Race Awareness Week (RAW) is a week-long annual event at the North-West University (NWU), dedicated to raising awareness on the current discussions around race in South African society. The goal is to open discussions on history, current events and how we can progress in the future. This is done to create awareness on current debates around race and to stimulate impactful changes by building empathy and progress in our communities.
This year’s event was hosted by the Faculty of Economic and Management Sciences and included critical conversations as well as a poetry competition. Click here to watch the poetry contributions made by NWU staff and students.
"We had more than 1 500 people that registered for events, attended the live sessions, wrote and voted for the poetry competition and joined the eFundi site,” says Michelle Groenewald, lecturer at the School of Economic Sciences and RAW coordinator for 2021.

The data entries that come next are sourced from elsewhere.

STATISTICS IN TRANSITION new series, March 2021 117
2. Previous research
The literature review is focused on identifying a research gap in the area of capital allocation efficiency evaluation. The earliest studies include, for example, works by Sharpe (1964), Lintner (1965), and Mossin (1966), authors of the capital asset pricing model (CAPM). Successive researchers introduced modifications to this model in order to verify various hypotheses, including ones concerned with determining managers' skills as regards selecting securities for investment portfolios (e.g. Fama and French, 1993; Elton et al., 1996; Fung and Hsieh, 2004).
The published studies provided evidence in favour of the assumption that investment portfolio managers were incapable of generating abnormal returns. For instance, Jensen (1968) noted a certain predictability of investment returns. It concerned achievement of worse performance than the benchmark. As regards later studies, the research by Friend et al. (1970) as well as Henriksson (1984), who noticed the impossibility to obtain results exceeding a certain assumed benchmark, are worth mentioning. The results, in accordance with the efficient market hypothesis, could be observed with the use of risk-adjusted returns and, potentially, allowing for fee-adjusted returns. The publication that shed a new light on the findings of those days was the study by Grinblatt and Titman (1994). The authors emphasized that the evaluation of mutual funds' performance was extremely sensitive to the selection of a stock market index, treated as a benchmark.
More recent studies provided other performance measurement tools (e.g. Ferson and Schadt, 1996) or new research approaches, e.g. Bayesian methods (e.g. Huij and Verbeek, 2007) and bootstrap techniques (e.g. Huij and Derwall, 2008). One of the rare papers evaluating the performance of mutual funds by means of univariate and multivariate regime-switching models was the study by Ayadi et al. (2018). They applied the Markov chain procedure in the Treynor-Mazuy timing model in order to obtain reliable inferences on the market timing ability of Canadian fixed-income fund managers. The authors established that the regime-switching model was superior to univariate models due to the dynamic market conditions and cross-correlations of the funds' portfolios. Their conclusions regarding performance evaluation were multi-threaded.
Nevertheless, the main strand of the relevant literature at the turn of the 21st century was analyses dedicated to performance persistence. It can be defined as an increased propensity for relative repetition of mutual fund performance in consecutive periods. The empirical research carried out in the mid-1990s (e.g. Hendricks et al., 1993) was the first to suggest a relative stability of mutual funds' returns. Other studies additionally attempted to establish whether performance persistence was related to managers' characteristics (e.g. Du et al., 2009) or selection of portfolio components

“Attendance has been amazing this year, especially considering the busy academic calendar and the limitations that some students sometimes experience in terms of connectivity.”
Throughout the week, a variety of speaker workshops and discussions on various topics centering on themes of race, the economy, intersectionality and history took place.
Michelle also mentions that Race Awareness Week is an opportunity to reflect on how race and the economy intersect with one another in a continual process – one that must extend beyond this week.
“RAW 2021 proved the significant role of having uncomfortable conversations in building solidarity and commitment towards redress. Still, the annual event is not enough, we need ongoing concerted efforts to build the community we want,” says Sysman Motloung, a member of the RAW 2021 organising committee and political sciences lecturer at the NWU.
For anyone who is interested in reading more about some of the topics discussed during RAW 2021, please do visit the university libraries for books relating to questions on Black Tax, how to be an anti-racist, and the role of white people in South Africa.
According to Dr Precious Mncayi, a senior lecturer at the Faculty of Economic and Management Sciences and one of the two facilitators of the session "Ilobolo round table discussion: economics and your lived reality", the greatest success was seeing all NWU students and staff overlook their differences and come together to confront the elephant in the room – race.
She also mentions how she has no doubt that we will all continue to create a NWU that belongs to everyone.
Kebitsamang Sere, an economics lecturer and member of the RAW 2021 organising committee, says that we all need to realise the level of our power, and the implications that different races have in society because this determine our decisions for tomorrow.
Prof Robert Balfour, deputy vice-chancellor for teaching and learning, says Race Awareness Week at the NWU was a distinctive cross-curricular opportunity to listen to a series of presentations, to participate in panel discussions and to contribute to creative production opportunities offered by a cross-section of academics and experts within and beyond the NWU.